WisdomTree has launched a new thematic equity ETF in Europe targeting companies that are supporting decarbonization efforts by recycling waste into energy.
The WisdomTree Recycling Decarbonisation UCITS ETF has been listed on London Stock Exchange in US dollars (WRCY LN) and pound sterling (RECY LN) as well as on Deutsche Börse Xetra (WTRD GY) and Borsa Italiana (WRCY IM) in euros.
Waste-to-energy is the process of generating renewable natural gas (RNG) or renewable natural diesel (RND) from waste such as garbage, animal manure, agriculture products, and animal fats.
RNG and RND can then be used to generate electricity or as a transportation fuel for certain vehicles.
RND produces 50% to 80% fewer greenhouse gases than conventional diesel, while RNG can produce negative emissions if methane collected from waste is used as a replacement for higher emitting energy products such as gasoline.
Waste-to-energy technologies have been touted as an important tool in achieving global decarbonization targets which aim to reduce the current 50 billion tons of annual global greenhouse gas emissions to net-zero by 2050.
Christopher Gannatti, Global Head of Research at WisdomTree, said: “Reducing the speed and effects of climate change is one of the greatest challenges facing humanity today. Moving to renewable and sustainable sources of energy is fundamental to our ability to limit greenhouse gas emissions and keep global warming below 2 degrees Celsius above pre-industrial levels. Current methods of decarbonization require further investment to make the desired impact but innovative solutions like waste-to-energy and carbon recycling represent new investable themes that can make a difference today.”
Methodology
The fund gains its exposure to the underlying theme by tracking the Tortoise Recycling Decarbonization UCITS Index which was developed in partnership with TortoiseEcofin, a Kansas-based sustainable investment manager with roughly $10 billion in assets under management.
The index selects its constituents from a universe of developed and emerging market stocks with market capitalizations greater than $200 million and average daily trading volumes above $1m.
A light ESG screen removes companies that are violators of global norms or have material exposure to controversial weapons, tobacco, or thermal coal.

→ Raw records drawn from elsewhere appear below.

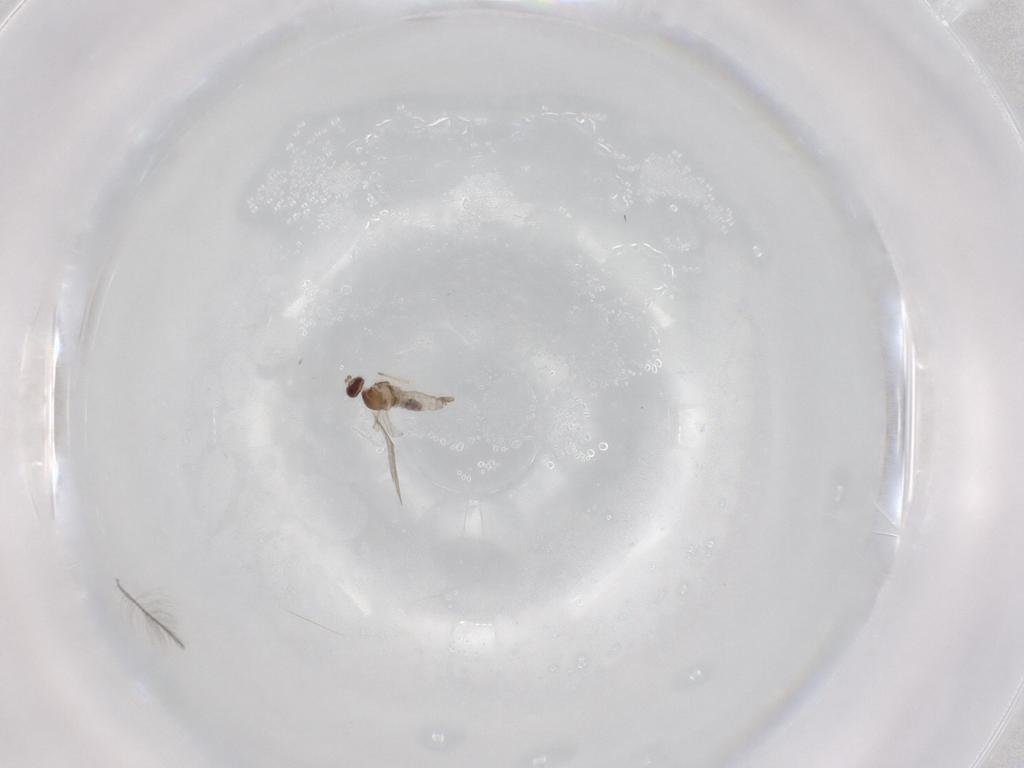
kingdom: Animalia
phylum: Arthropoda
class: Insecta
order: Diptera
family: Cecidomyiidae
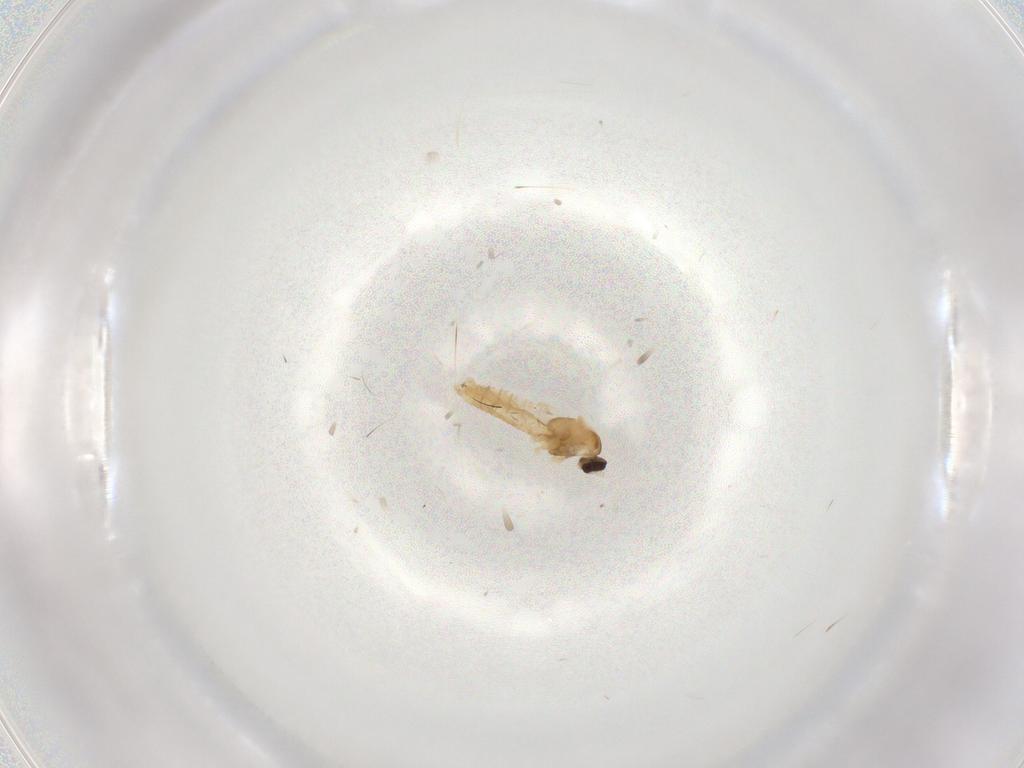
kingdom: Animalia
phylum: Arthropoda
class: Insecta
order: Diptera
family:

The methodology then uses GICS sector classifications as well as analysis of company documents to screen for firms with significant revenue, operating profit, assets, or capital expenditures dedicated to the waste-to-energy theme. Firms must have at least a 20% exposure to be eligible for inclusion.
Constituents are initially equally weighted and then adjusted based on their thematic exposure and carbon emission profiles, according to four Tiers:
Tier 1 stocks, defined as those firms which have greater than 50% thematic exposure and which generate negative carbon emissions (i.e., the carbon avoided based on their renewable products and recycling is greater than their Scope 1 and 2 emissions), have their weight doubled.
Tier 2 stocks, those which have between 20% and 50% thematic exposure and which generate negative carbon emissions, have their weight multiplied by 150%.
Tier 3 stocks, those which have greater than 50% thematic exposure but which generate positive carbon emissions, have no change made to their weight.
Tier 4 stocks, those which have between 20% and 50% thematic exposure and which generate positive carbon emissions, have their weight decreased by 25%.
Individual constituents are capped at 7%, while the weight of all stocks above 5% is also capped at 35%. The index is reconstituted and rebalanced on a semi-annual basis.
The ETF comes with an expense ratio of 0.45% and is classified as an Article 9 product under the European Union’s Sustainable Finance Disclosure Regulation (SFDR).
Alexis Marinof, Head of Europe at WisdomTree, added: “WRCY is the world’s first ETF focused solely on recycling and decarbonization, representing a big step forward for the industry as thematic ETFs continue to attract the interest of European investors looking for long-term growth opportunities. Our approach to launching thematic ETFs is focused on leveraging the in-depth market intelligence that only specialist sector experts like TortoiseEcofin can provide. Investors want purity of exposure when investing in themes underpinning structural megatrends, and that’s what we deliver in our suite of thematic ETFs.”